Nelson has been doing this kind of work for eight years now. It was lonely at first but now he's glad of the company.
"My belief is this will become a distinct specialty in medicine. You'll find few doctors practicing both in and out of the hospital," he says. "I can't be good at running a code, taking care of a septic patient, lytic therapy for strokes-the things I have to know how to do in the hospital-and be good at cholesterol and cancer screening, recognizing depression in the elderly, all the challenges you face in the outpatient setting."
Indeed, at Long Island Jewish, a teaching affiliate of Albert Einstein College of Medicine, the medical department chairman has set up a residency explicitly to train specialists in hospital care. "I defined the hospitalist position as an academic career track, not just as another house doctor to take care of patients," says Steven A. Wartman, M.D.

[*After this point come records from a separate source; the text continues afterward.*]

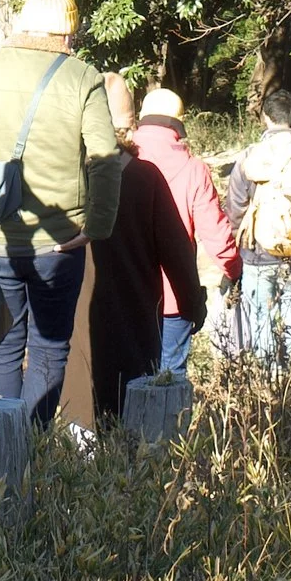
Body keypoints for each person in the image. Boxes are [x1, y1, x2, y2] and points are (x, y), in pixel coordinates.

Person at [0, 0, 121, 428]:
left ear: (22, 24)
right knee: (48, 346)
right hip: (58, 244)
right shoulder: (83, 78)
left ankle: (3, 444)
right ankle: (32, 446)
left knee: (3, 344)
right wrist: (97, 227)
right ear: (68, 33)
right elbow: (105, 160)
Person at [87, 129, 208, 421]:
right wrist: (193, 304)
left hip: (73, 324)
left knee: (78, 417)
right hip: (134, 318)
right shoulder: (143, 177)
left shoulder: (61, 177)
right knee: (133, 419)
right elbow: (176, 249)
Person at [126, 89, 240, 377]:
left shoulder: (118, 162)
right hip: (174, 295)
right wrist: (233, 268)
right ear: (178, 125)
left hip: (126, 288)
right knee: (168, 380)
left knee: (124, 378)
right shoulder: (192, 169)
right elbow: (214, 230)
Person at [225, 87, 291, 369]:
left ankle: (269, 380)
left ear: (265, 120)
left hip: (259, 253)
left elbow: (235, 209)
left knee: (261, 315)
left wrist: (241, 245)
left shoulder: (250, 158)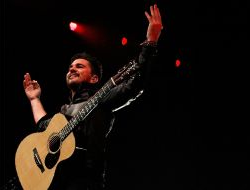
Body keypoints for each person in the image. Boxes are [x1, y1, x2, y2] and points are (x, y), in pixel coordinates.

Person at [22, 4, 163, 190]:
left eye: (79, 66)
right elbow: (43, 125)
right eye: (70, 66)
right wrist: (34, 99)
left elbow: (134, 86)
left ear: (94, 78)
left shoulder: (101, 99)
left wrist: (150, 42)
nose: (72, 68)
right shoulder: (63, 111)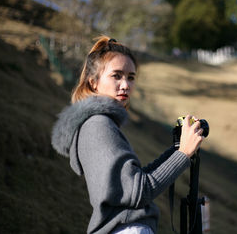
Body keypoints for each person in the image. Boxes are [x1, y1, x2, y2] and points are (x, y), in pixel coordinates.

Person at [51, 36, 204, 234]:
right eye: (117, 75)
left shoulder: (98, 125)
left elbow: (135, 182)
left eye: (131, 77)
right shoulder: (98, 125)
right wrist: (183, 154)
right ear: (93, 83)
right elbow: (139, 192)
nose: (125, 85)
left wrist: (178, 149)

The risks. There are potential pitfalls to this system. Every hospitalist physician interviewed for this article stressed the importance of communication between the inpatient doctor and the patient's regular doctor. Wachter worries about a "voltage drop" at the handoff.
Kaiser Santa Clara Medical Center near San Jose, Calif., has instituted several mechanisms to ensure continuity of care, says Diane Craig, M.D., assistant physician in chief. A written discharge summary is prepared for the primary-care physician, and the hospitalist follows that up with a phone call. Further, the patient's hospital paper record-the whole chart-goes to the clinic doctor for the first post-hospital visit. While the patient is in the hospital, the regular doctor is encouraged to make courtesy calls to keep up with the patient's progress.

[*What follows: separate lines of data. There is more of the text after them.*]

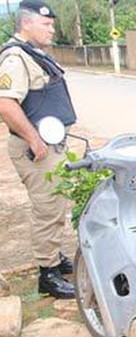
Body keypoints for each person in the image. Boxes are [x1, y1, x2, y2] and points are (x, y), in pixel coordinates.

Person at [0, 1, 76, 299]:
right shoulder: (15, 57)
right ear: (26, 24)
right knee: (46, 208)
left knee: (56, 205)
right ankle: (48, 274)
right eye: (46, 24)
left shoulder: (33, 54)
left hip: (49, 145)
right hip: (36, 150)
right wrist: (34, 139)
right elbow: (6, 103)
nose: (52, 28)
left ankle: (54, 258)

The American Medical Association has no position on hospital-based specialists but doesn't want any doctor to be forced to do it. "I can see both sides of this," says Thomas Reardon, a general practitioner from Portland, Ore., and vice chairman of the AMA board of trustees. "Our concern would be, this is something that should be done working with the physicians in a given organization so it meets the needs of the physicians and the patients."
But physicians are already organizing themselves around this idea. Nelson is assembling a mailing list for a National Association of Inpatient Physicians. So far he's up to 240. Wachter is putting on a conference in San Francisco April 10-12 to discuss "new models for hospital care in the managed-care era."
"I'm telling you," preaches Wartman from his Long Island pulpit, "this is the way to go in the current healthcare climate. You can reduce the cost of care while increasing the quality. This is one of the rare times you can do that."